Mothers Belong with their Children, Not in Congress
In conclusion, it must be said that proxy voting is a band-aid to fix a much greater problem: the total conquest of feminism and egalitarianism that demands that women fill jobs, careers, and public roles long held by men. From board rooms to military brass to political offices, America has effectively become an androgenous economy. Yet nature does not relent. Men cannot get pregnant, and men cannot become women; and biological women are still the only way children can come into this world. Newborn children place unique demands upon mothers, as their mother is their only (proper) food source and the person with whom they form a unique bond and comfort.

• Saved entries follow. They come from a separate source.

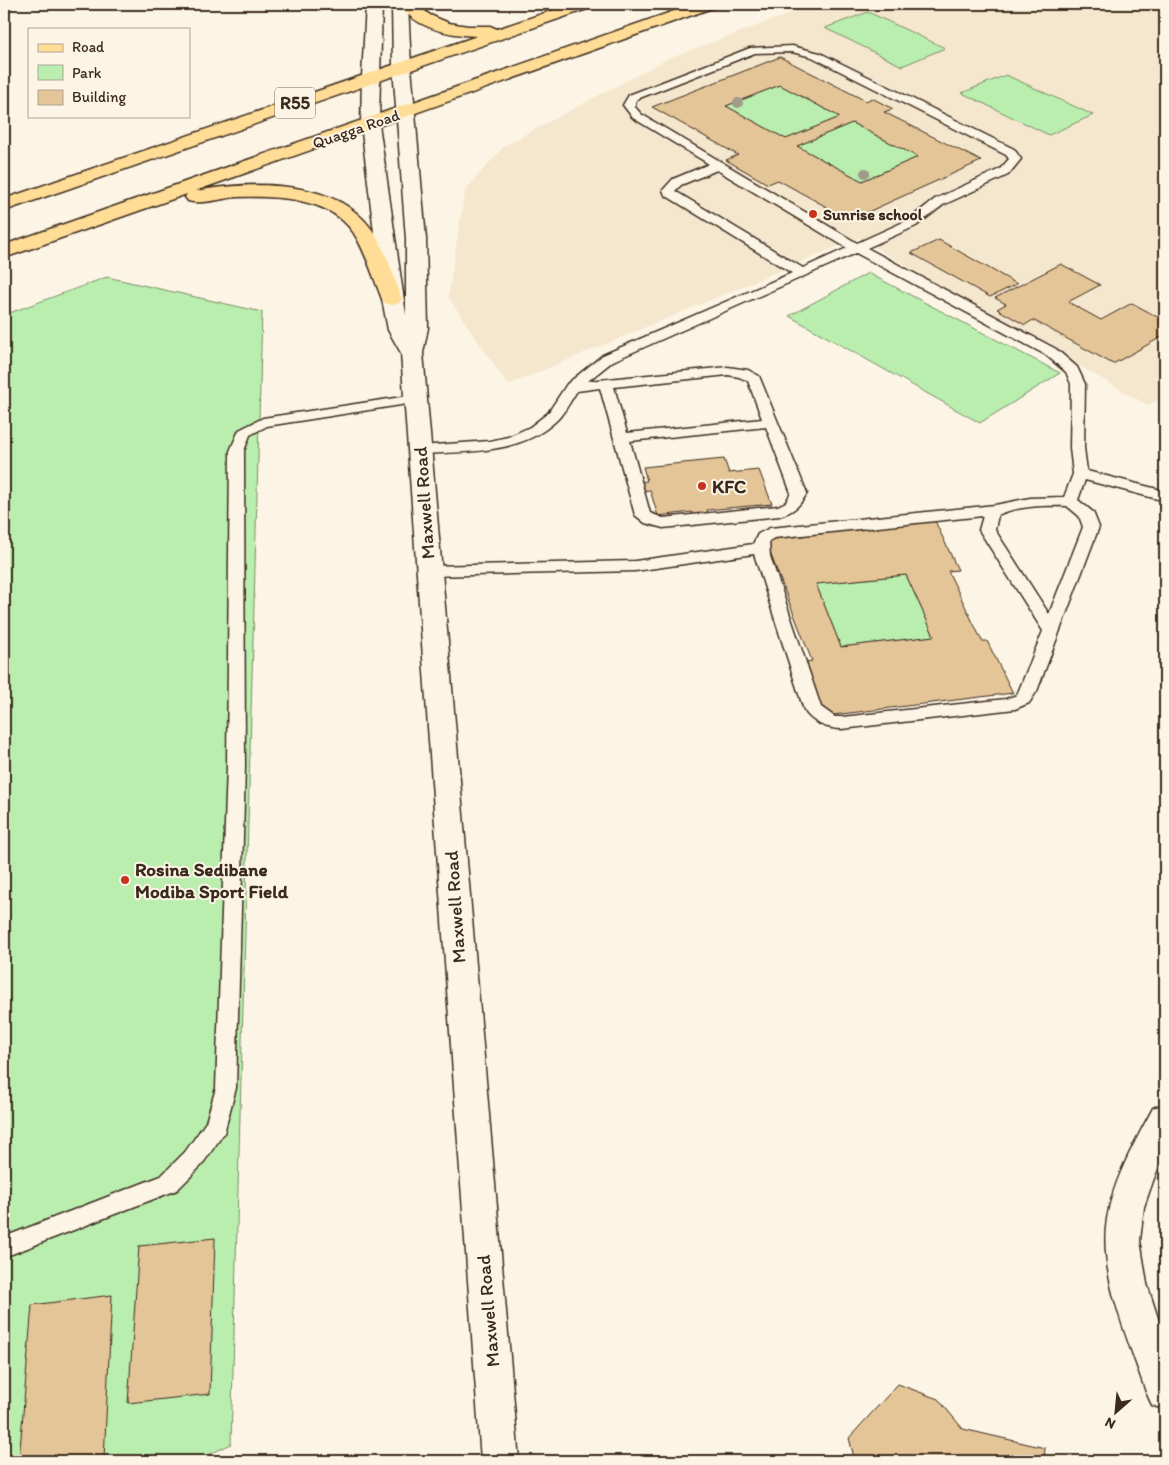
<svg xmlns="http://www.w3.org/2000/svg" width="1169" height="1465" font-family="Itim,sans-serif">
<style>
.built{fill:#f5e7ce}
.green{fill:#baeeaf;stroke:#7a8c66}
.building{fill:#e4c597;stroke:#3b2a1e;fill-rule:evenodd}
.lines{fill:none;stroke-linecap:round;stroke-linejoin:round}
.service-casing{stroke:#3b2a1e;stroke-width:3}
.minor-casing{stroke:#3b2a1e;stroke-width:3}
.tertiary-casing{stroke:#3b2a1e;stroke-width:3}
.primary-casing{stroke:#3b2a1e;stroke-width:3}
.service{fill:#fcf5e5;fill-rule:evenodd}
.minor{fill:#fcf5e5;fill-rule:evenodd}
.tertiary{fill:#fcf5e5;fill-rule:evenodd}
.primary{fill:#ffdd96;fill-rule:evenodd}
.tree{fill:#a09b88}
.poi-dot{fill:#c8321e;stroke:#fcf5e5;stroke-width:2}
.labels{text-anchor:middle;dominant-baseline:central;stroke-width:4;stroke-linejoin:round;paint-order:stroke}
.far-street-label{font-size:16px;fill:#3b2a1e;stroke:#fcf5e5}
.far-poi-label{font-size:16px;font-weight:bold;fill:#3b2a1e;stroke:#fcf5e5;text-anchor:start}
.shield{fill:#fcf5e5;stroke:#75675a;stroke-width:1}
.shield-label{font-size:18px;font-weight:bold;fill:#3b2a1e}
.poi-label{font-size:19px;font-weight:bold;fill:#3b2a1e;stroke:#fcf5e5;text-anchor:start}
.street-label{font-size:19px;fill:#3b2a1e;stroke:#fcf5e5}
</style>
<rect width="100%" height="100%" fill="#fcf5e5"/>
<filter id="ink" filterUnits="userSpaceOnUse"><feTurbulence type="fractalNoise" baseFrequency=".02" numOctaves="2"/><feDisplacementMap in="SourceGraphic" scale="10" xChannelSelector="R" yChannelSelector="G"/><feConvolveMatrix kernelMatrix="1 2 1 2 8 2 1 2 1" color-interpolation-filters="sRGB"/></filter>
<g filter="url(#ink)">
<path class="built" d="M816,4H1165V397L1147,405L858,238L508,385L448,297L465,190L505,145L669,58Z"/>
<path class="green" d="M868,12L945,48L902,66L825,28Z
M1006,75L1093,115L1049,135L962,93Z
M780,85L840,117L786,139L726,106Z
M852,123L918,157L862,181L797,146Z
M868,273L1060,373L980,423L789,316Z
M107,277L262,312L231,1444L196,1461H4V315Z
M906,575L934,636L841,647L816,584Z"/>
<path class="building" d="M780,57L866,101L872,98L893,109L884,112L981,161L850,220L778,180L768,184L726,160L738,155L652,107ZM780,85L840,117L786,139L726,106ZM852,123L918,157L862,181L797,146Z
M939,240L1017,284L990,297L911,253Z
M1061,264L1100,285L1068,302L1101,320L1132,303L1165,321V335L1113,364L1033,320L1025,325L997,309L1006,304L995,298Z
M724,459L729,473L759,470L772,504L707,510L709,516L694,518L692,512L658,516L650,490L639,491L637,482L647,481L643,467Z
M935,521L958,570L948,571L982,641H987L1013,693L825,716L805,662L812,661L765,540ZM906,575L934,636L841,647L816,584Z
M215,1238L210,1394L128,1403L139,1246Z
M112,1295L104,1459L85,1461H19L32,1305Z
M898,1384L938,1399L963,1429L1045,1448L1044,1461H855L849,1438Z"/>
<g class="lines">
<defs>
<path id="service" d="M792,46L820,53L1014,149L1021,159L1008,175L943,205L916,226L867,248L1056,349L1077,367L1085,384L1084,448L1087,471L1165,491V501L1085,480L1078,500L1093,512L1099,527L1037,691L1029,703L1015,709L842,729C828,729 812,723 804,710L754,554L635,571L429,576L423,575L421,571L423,567L429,566L635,561L753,544L758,534L770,528L995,505L1030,498L1064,497L1073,474L1070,448L1071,384L1066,372L1046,355L856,253L613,361L588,381L728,367L748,370L759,376L807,493C800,506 793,512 779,516L663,528L645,523L635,515L600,388L577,391C571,400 565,412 557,420C521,455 467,451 420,454L415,453L413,450L415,447L420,446L490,441L508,437L530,427L548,413L567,384L603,355L792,273L665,195L663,190L673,179L709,164L633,118L623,105L629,95L750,48ZM792,52L812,57L1006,155L1009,159L1000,169L935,199L908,220L857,243L641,114L635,107V102L637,99L755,53ZM717,170L847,248L803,268L675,191L681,185ZM728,375L739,377L748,381L762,419L627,433L614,387ZM766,427L791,493L786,502L778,506L663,518L650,513L630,441ZM1067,506L1079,516L1083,527L1049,614L995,530L998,515C1017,506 1046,505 1067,506ZM983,516L979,530L1043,631L1017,695L1006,699L842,717H835L821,707L770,556L769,541L774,538Z
M415,395L420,396L422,399L420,402L267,426L250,435L244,451L245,766L236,1088L224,1133L201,1166L177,1190L4,1257V1237L161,1176L185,1152L206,1122L216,1088L227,766L230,451L239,430L263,418Z"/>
<path id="minor" d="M366,4H382L380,77L377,81L371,82L365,81L362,77Z
M392,4H408L411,67L408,71L402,72L396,71L393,67Z
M1165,1104V1151L1153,1181L1144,1207L1140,1240L1147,1284L1165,1340V1410L1152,1405L1146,1392C1129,1340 1098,1275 1107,1219C1113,1180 1135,1142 1153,1108Z"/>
<path id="tertiary" d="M402,62L408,63L411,67L426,239L428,328L423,353L519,1461H481L401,353L388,330L382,299L361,124L362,77L365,73L371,72L377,73L380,77L379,124L406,315V239L393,67L396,63Z"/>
<path id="primary" d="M399,4H416L430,15L449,23L468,26H490L497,29L572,4H595L593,7L4,211V199L477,36C449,35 416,29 399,4Z
M694,4H717L715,7L195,191C246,182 325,178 364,220C384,241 392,273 402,299L399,303L392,305L385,303L382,299C373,277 366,252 353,232C329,197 275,196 237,197C222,198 203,205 188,201L185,197L187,194L4,258V245Z"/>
</defs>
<use href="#service" class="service-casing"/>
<use href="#minor" class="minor-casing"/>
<use href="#tertiary" class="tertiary-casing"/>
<use href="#primary" class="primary-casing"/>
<use href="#service" class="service"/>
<use href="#minor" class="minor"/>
<use href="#tertiary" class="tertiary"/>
<use href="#primary" class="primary"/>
</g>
<g class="tree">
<circle cx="738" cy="103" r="5"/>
<circle cx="865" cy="173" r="5"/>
</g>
</g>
<g class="poi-dot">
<circle cx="813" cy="214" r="5"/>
<circle cx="702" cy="486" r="5"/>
<circle cx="125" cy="880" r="5"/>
</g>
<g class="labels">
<g class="far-street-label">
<text transform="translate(356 129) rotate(-19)">Quagga Road</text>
</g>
<g class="far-poi-label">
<text x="823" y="214">Sunrise school</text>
</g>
<rect class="shield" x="275" y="87.5" width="40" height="31" rx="4"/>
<g class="shield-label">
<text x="295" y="103">R55</text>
</g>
<g class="poi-label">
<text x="712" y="486">KFC</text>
<text x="135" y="869">Rosina Sedibane<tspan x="135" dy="22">Modiba Sport Field</tspan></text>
</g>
<g class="street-label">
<text transform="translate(424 503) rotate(-94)">Maxwell Road</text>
<text transform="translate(455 907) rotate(-94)">Maxwell Road</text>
<text transform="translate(488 1311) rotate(-95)">Maxwell Road</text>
</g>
</g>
<rect width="1169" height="1465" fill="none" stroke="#fcf5e5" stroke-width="20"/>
<rect x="10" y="10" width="1149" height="1445" fill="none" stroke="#3b2a1e" stroke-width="2" filter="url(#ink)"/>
<rect x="28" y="28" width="162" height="90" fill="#fcf5e5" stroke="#afa495"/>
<rect x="38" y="44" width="25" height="8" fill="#ffdd96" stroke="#afa495"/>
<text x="72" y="52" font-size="15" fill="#3b2a1e">Road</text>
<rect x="38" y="65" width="25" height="15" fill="#baeeaf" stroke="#afa495"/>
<text x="72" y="78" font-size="15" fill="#3b2a1e">Park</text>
<rect x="38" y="90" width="25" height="15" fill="#e4c597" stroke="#afa495"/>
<text x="72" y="102" font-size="15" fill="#3b2a1e">Building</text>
<g transform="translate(1116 1412) rotate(207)" stroke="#fcf5e5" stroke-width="4" paint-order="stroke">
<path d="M0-4L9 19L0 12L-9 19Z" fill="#3b2a1e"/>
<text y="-8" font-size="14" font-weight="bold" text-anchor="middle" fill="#3b2a1e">N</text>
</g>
</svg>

What sounds harsh is in fact a blessed truth: women do not belong in Congress (or in any other high political office), and especially pregnant women or new mothers. The latter belong at home with their children, supported by hard-working husbands who can provide for their family on a single income. As President Trump and his constituents have often lamented, the overly financial, global, and service economy of our country has destroyed manufacturing and the middle class and has made it very difficult to be married and raise a family on a single income. Congress should be working to make this possible once again, not engaging in feminist antics pushing an identity politics that says female voters must have female representatives exactly like them, lest they be denied representation. This, of course, is an old error (the same one made by some Antifederalists) that contends that political representation should be based upon identical features, as opposed to shared interests across different social groups.
Unfortunately, the advent of pregnant wine moms in Congress and their male lackeys championing “women’s rights” only compounds the problems detailed above. It is a symptom of our malaise, not the next “glass ceiling” in democracy’s inevitable march toward eternal progress. The sooner we grapple with this and seek to correct course the better, otherwise Congress will continue to decline in importance and might, in the near future, cease to exist all together.